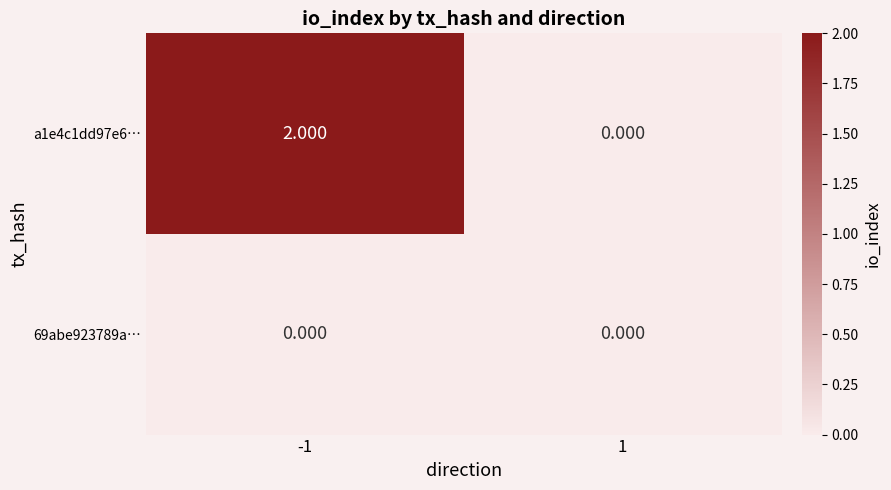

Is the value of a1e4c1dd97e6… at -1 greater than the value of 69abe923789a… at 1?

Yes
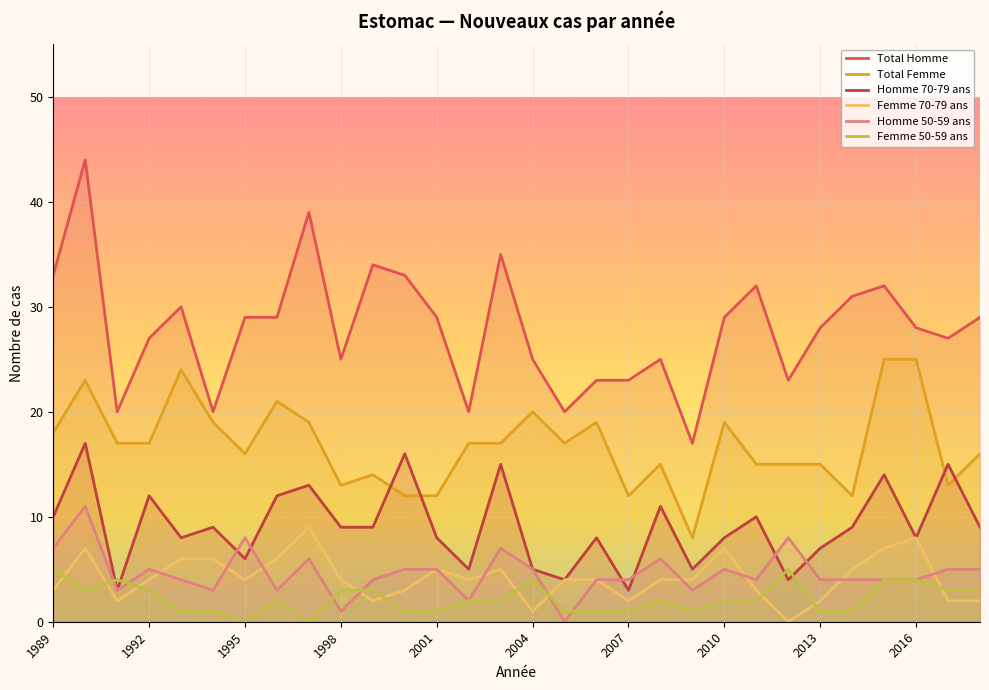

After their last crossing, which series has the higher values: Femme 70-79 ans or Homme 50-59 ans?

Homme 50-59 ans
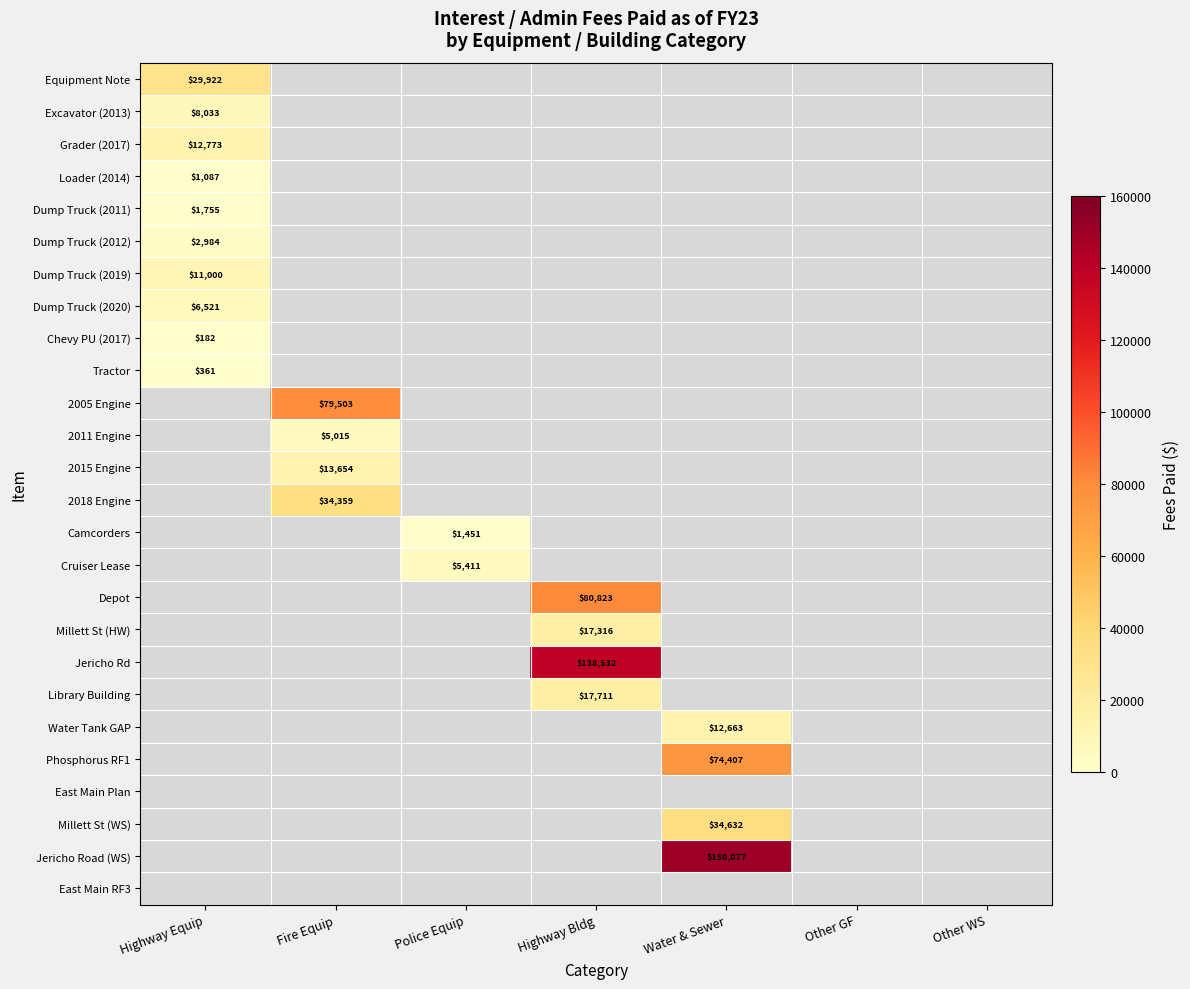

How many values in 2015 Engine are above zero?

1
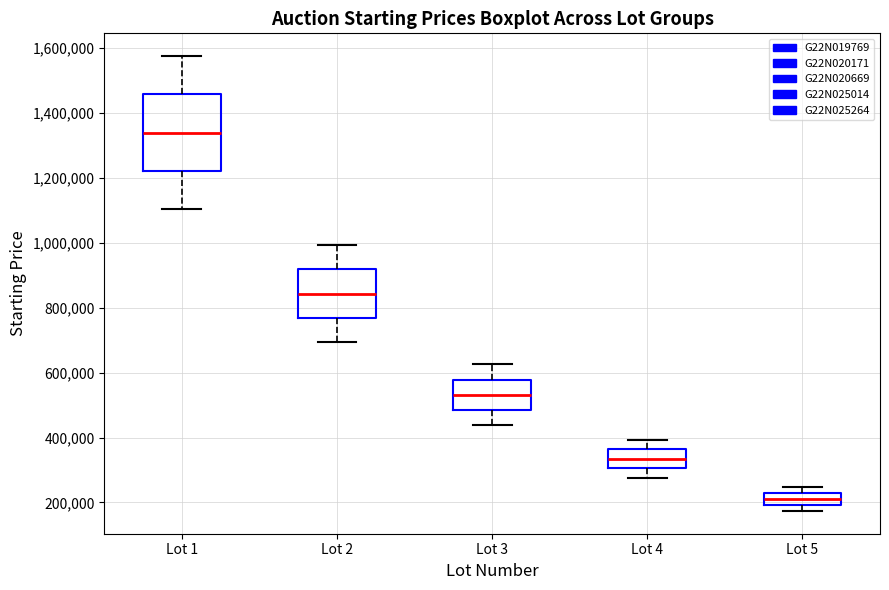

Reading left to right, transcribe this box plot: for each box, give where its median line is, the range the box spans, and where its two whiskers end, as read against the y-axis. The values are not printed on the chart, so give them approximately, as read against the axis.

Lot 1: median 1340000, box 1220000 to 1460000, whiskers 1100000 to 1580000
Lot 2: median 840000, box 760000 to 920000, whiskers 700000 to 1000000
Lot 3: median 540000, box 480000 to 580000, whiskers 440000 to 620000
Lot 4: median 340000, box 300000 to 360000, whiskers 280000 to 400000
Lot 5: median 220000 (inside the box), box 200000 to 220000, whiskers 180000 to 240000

• [EXERCISE DIRECTIONS] Swap "y-axis" for "vertical axis" in the lines from the one holding "How many values" through the end of the items, inclusive, and write those lines out again with nothing else changed. Leave the pictures out of your answer.

• [FINISHED TASK]
How many values in 2015 Engine are above zero?

1

Reading left to right, transcribe this box plot: for each box, give where its median line is, the range the box spans, and where its two whiskers end, as read against the vertical axis. The values are not printed on the chart, so give them approximately, as read against the axis.

Lot 1: median 1340000, box 1220000 to 1460000, whiskers 1100000 to 1580000
Lot 2: median 840000, box 760000 to 920000, whiskers 700000 to 1000000
Lot 3: median 540000, box 480000 to 580000, whiskers 440000 to 620000
Lot 4: median 340000, box 300000 to 360000, whiskers 280000 to 400000
Lot 5: median 220000 (inside the box), box 200000 to 220000, whiskers 180000 to 240000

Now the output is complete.